* **DOCUMENT EXCERPT**:
BEGIN
Heurteau Knew He Wanted To Do More Creekboating And Pursue His Passion For Photography. He started a production company called Twelve Productions—in reference to how the number seemed to follow him around in slalom bib numbers and race results. At first, he photographed slalom athletes. A big break came when he was invited to shoot some of the world’s best freestyle and downriver kayakers at the 2012 Whitewater Grand Prix in Chile.

Fast forward to 2016, when Heurteau, Dawson and Spanish paddler Aniol Serrasoles talked about an expedition to Pakistan’s Indus River, to run the Rondu Gorge, an infamous section of one of Asia’s largest rivers. The region’s political instability was just as intimidating as the class V gorge; no one had paddled the Rondu in the last eight years.

The trip came together at the last minute: Heurteau secured his travel visa on a Monday, and the team arrived in Pakistan the following weekend. Heurteau had a general idea of what he wanted to capture in his first documentary film: “The whole Pakistan experience, on and off the water—something raw and beautiful.”

Ciaran Heurteau’s first creekboating experience was in New Zealand

Like His First Experience Creekboating In New Zealand, The Indus Served As A Crash Course. “The whitewater was absolutely insane. Each rapid was the biggest I had ever run,” says Heurteau. “Before dropping in, I would be completely focused on filming and I would miss the conversation with Mike and Aniol while scouting. So after I filmed them running the rapids, I figured out the line by myself and psyched myself up alone at the top.”
END
* **DATA EXCERPTS**:
BEGIN
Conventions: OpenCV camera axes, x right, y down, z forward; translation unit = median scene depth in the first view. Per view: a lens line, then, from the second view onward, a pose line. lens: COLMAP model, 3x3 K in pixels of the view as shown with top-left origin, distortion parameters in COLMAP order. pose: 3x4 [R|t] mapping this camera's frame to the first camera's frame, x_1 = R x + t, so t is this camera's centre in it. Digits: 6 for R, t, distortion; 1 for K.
END
BEGIN
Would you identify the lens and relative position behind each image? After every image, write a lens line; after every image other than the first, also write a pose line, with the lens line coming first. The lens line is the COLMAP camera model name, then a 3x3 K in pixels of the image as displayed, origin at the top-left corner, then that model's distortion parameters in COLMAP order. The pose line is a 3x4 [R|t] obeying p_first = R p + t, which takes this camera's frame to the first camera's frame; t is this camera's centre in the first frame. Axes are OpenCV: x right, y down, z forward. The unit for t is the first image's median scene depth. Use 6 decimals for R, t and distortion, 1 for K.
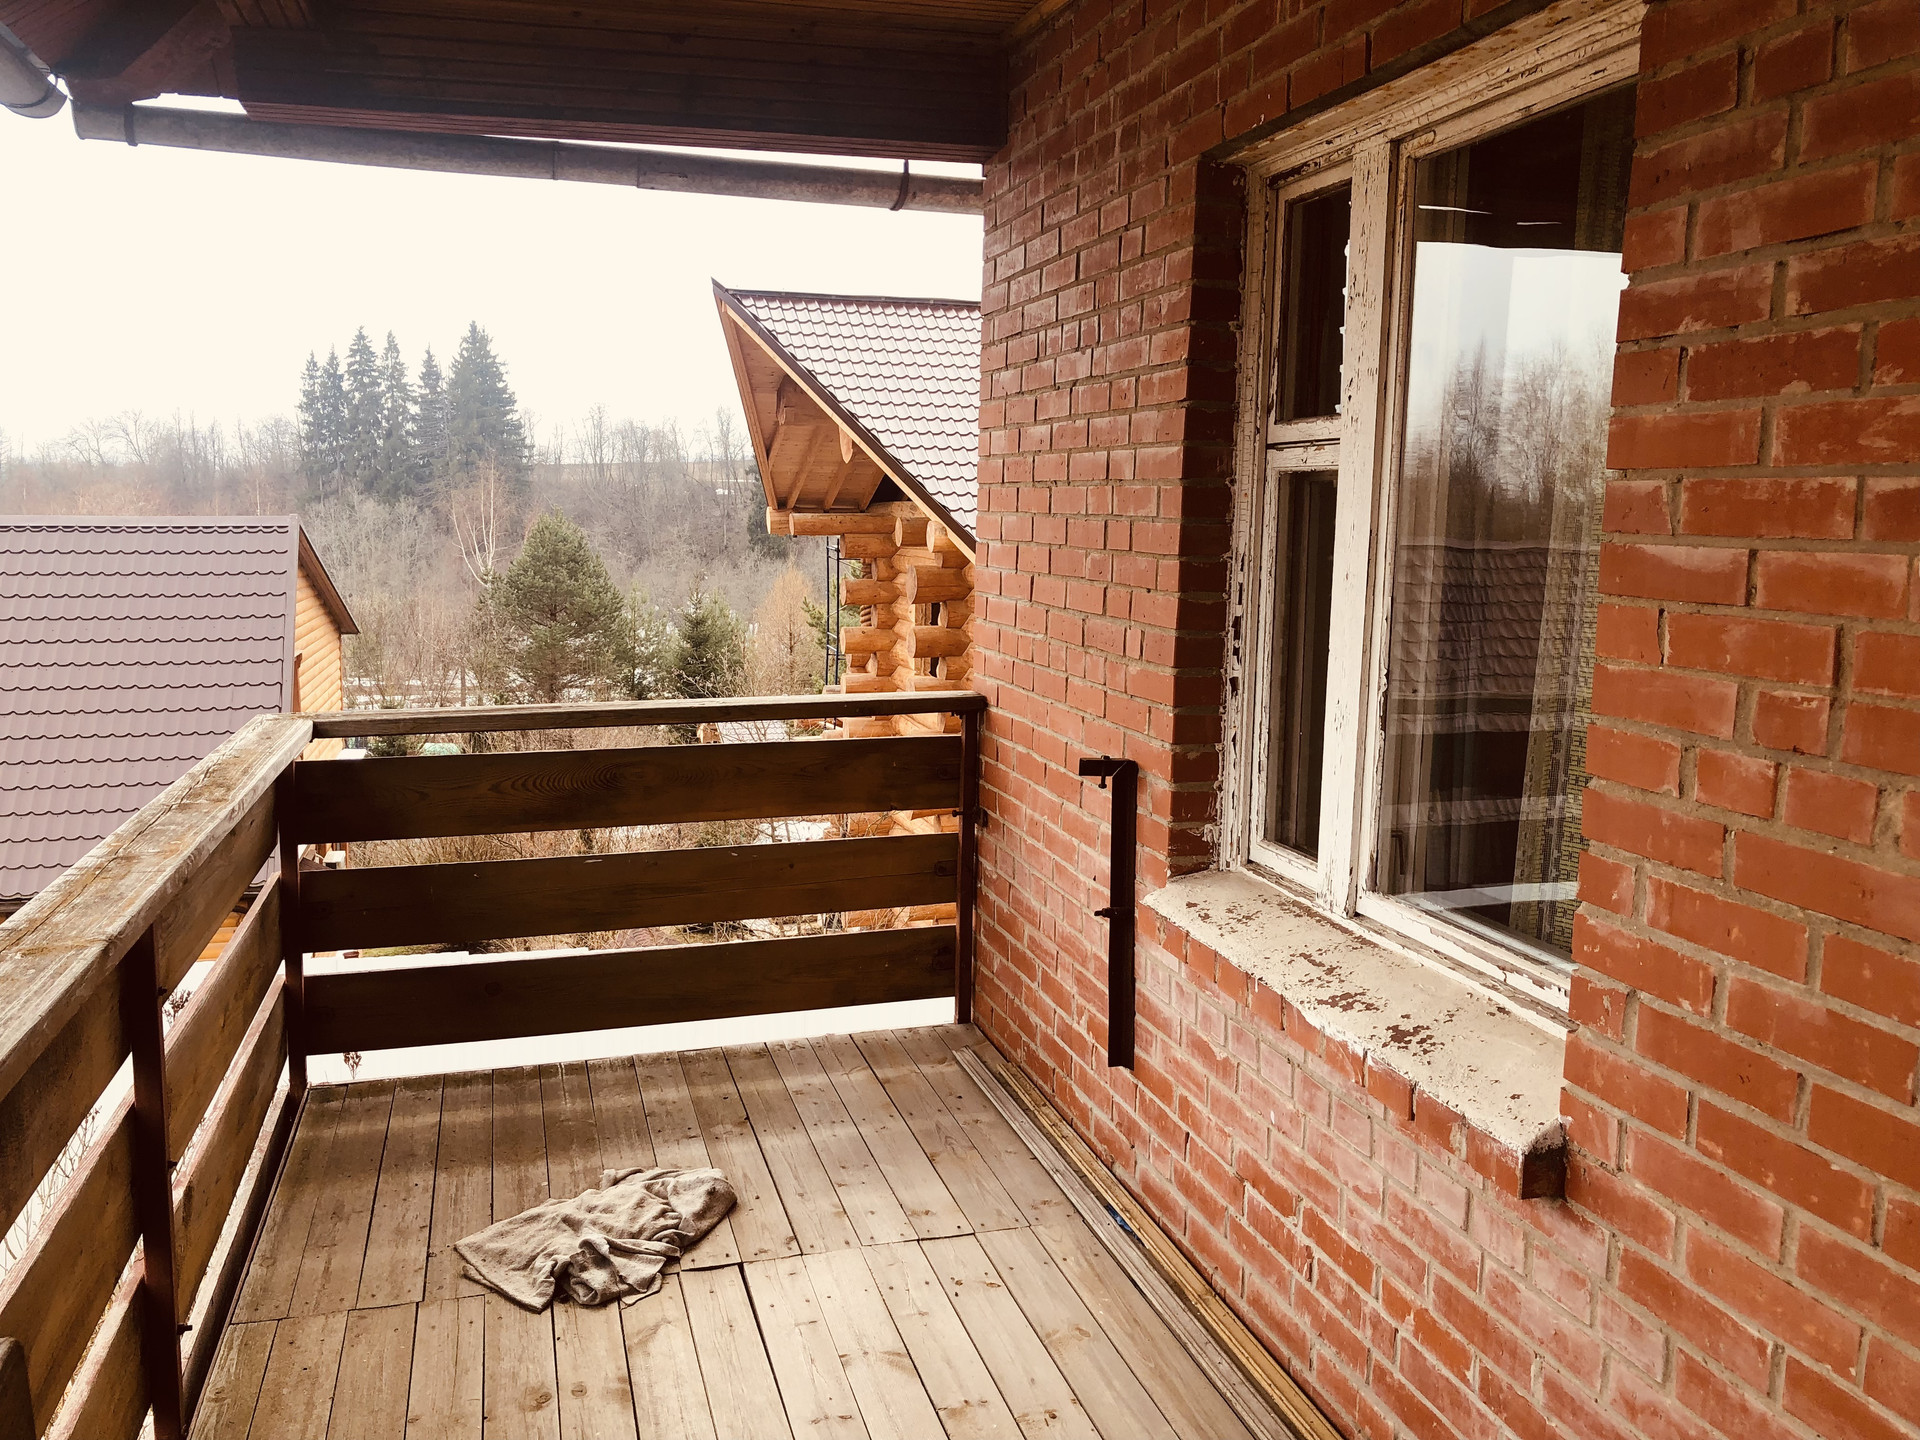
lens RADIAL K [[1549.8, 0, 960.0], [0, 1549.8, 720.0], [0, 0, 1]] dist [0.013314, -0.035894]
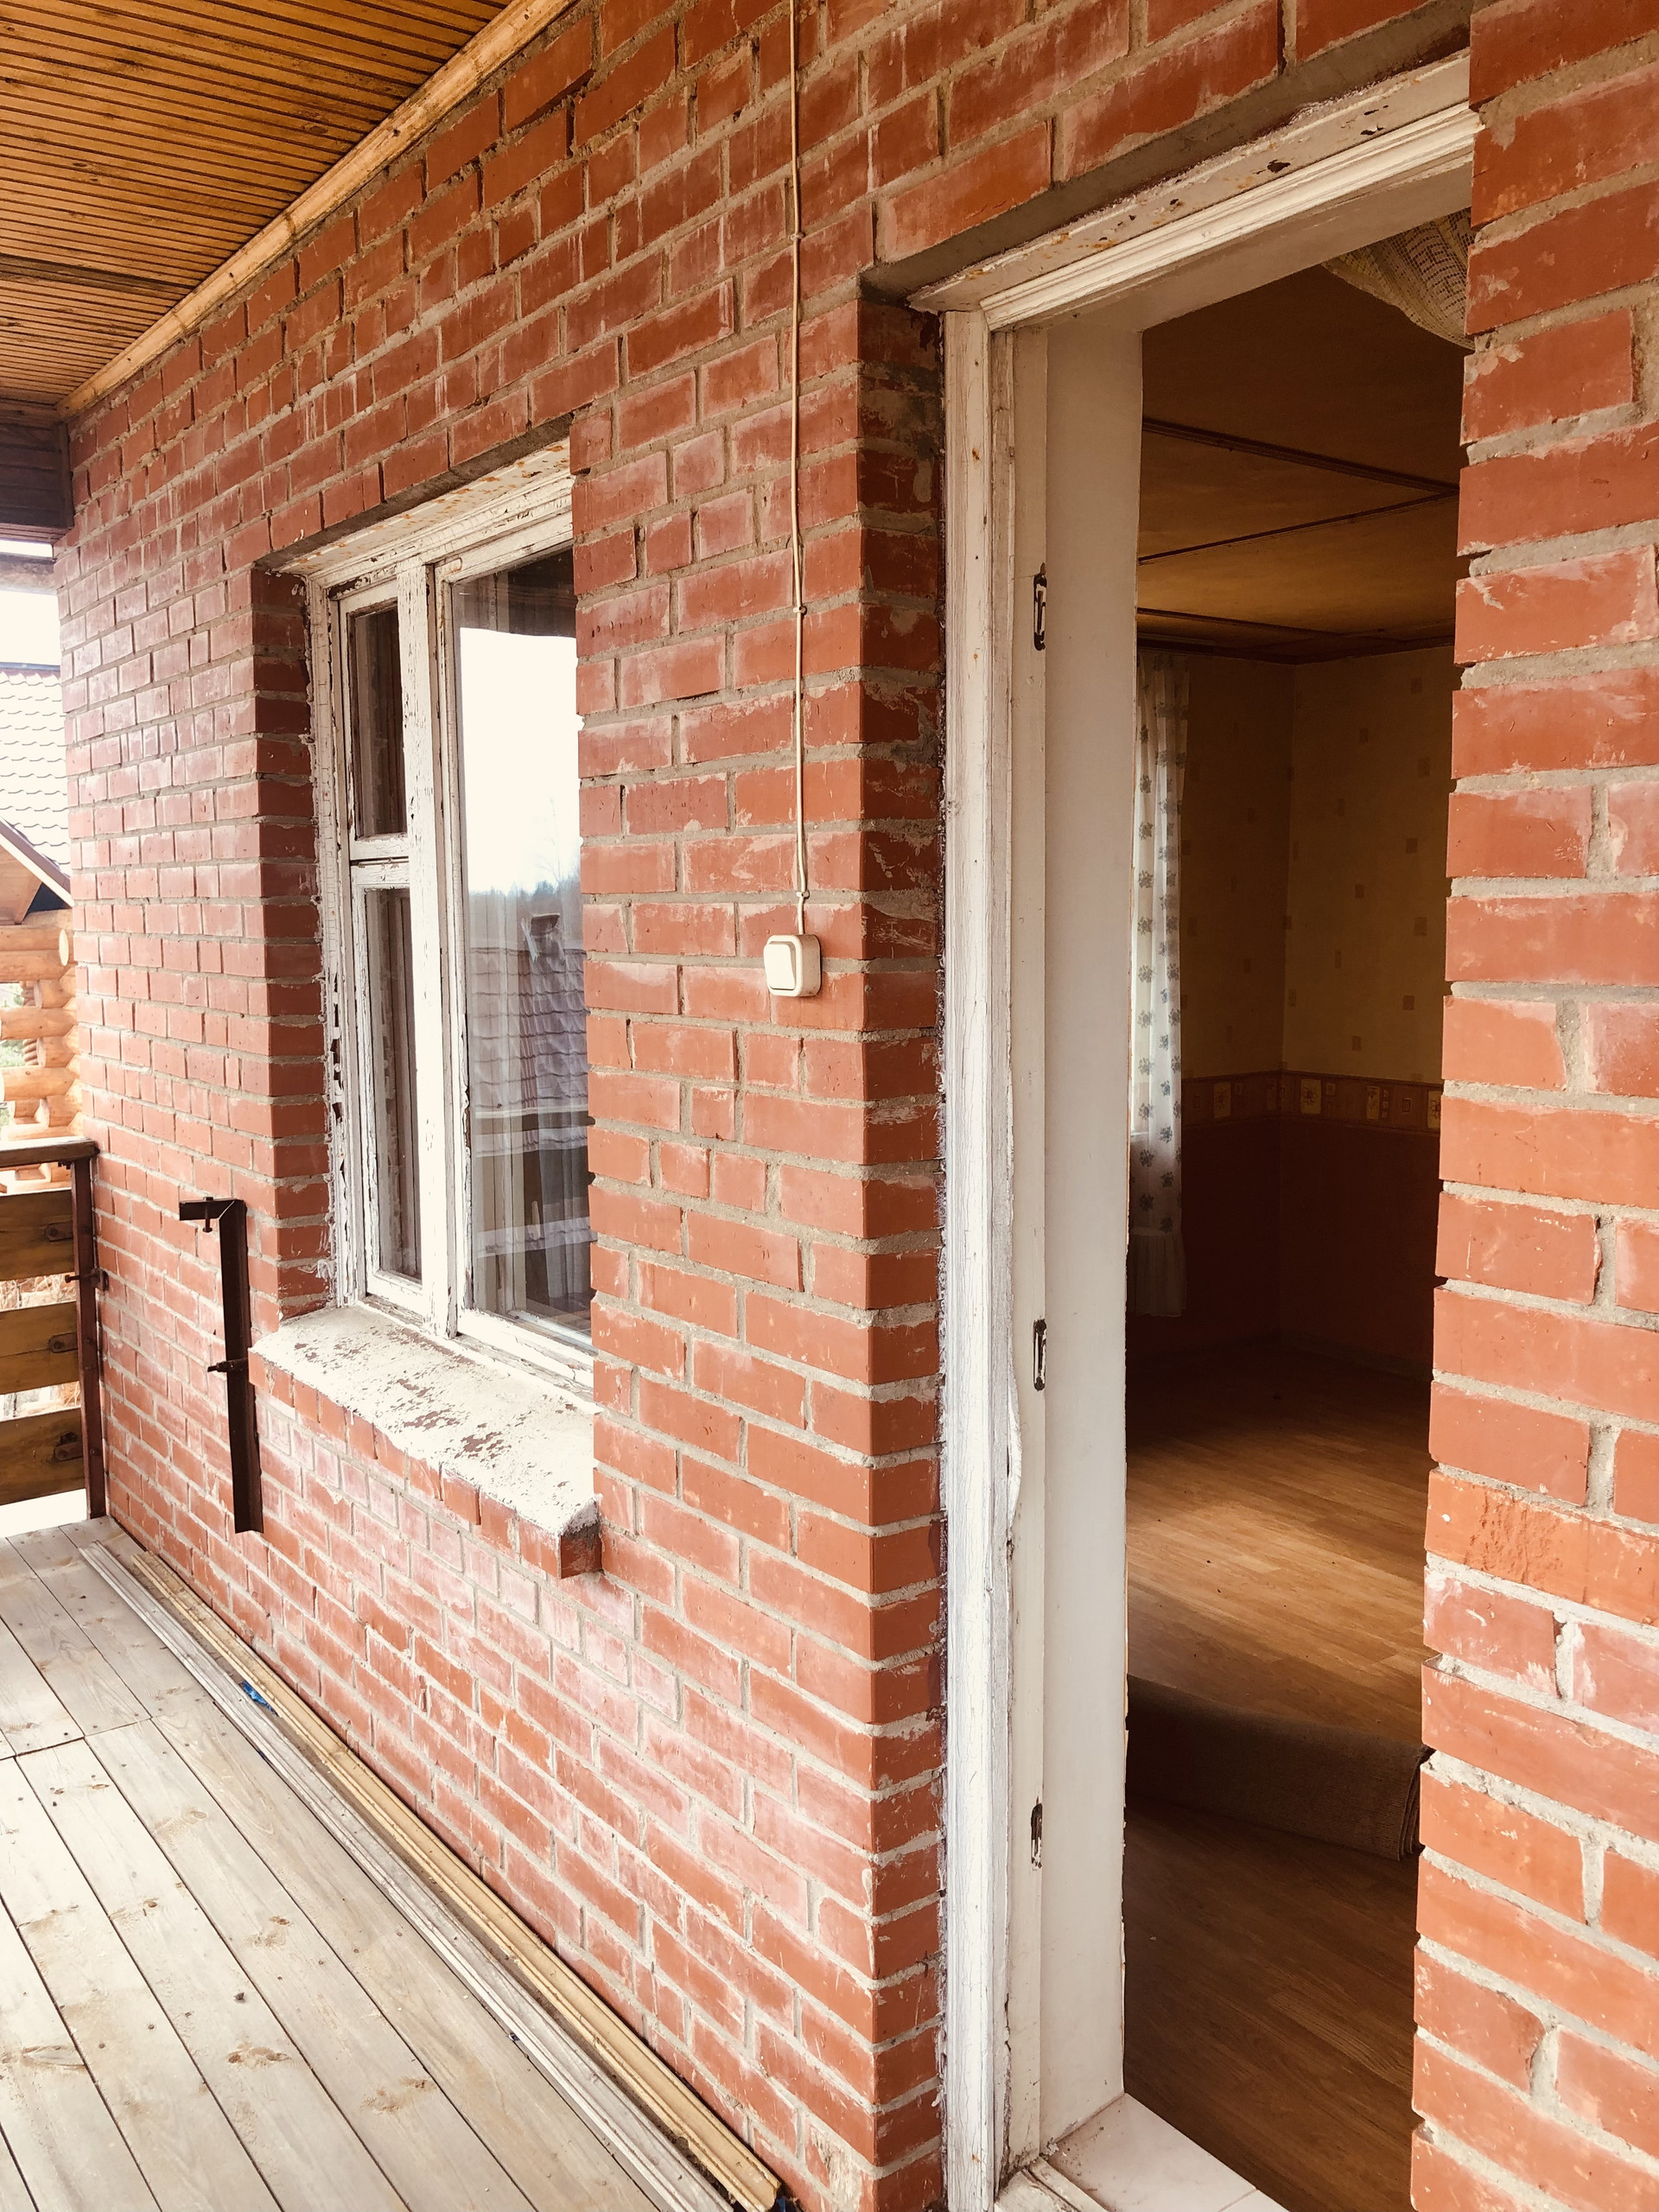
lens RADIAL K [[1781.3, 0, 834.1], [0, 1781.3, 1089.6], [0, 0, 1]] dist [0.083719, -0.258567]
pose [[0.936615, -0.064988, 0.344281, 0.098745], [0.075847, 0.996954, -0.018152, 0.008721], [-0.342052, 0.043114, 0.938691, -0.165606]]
END
* **TASKS TO PERFORM**:
1/ In the kayaking article, how long had it been since anyone had paddled the Rondu Gorge when the 2016 expedition was planned?
2/ Continue the article about Heurteau's Indus River expedition, starting after its final sentence.

* **WRITTEN RESPONSES**:
1/ No one had paddled it in the previous eight years.

2/
Back at home, it took Heurteau a month to edit the raw footage. He says he drew on local Pakistani music to adopt a cinematic style reminiscent of French filmmaker Yann Arthus Bertrand’s theatrical movie, Human. Heurteau’s 26-minute Into the Indus earned Best Whitewater Film honors in the 2018 Paddling Film Festival.

Heurteau hasn’t paddled whitewater since suffering a knee injury in early 2017 and he isn’t certain where the future will take him. But he knows it will take the shape of a river.

“Always follow the path of least resistance,” he says, “and embrace obstacles on your way. No matter how chaotic things might seem, there is always a line.”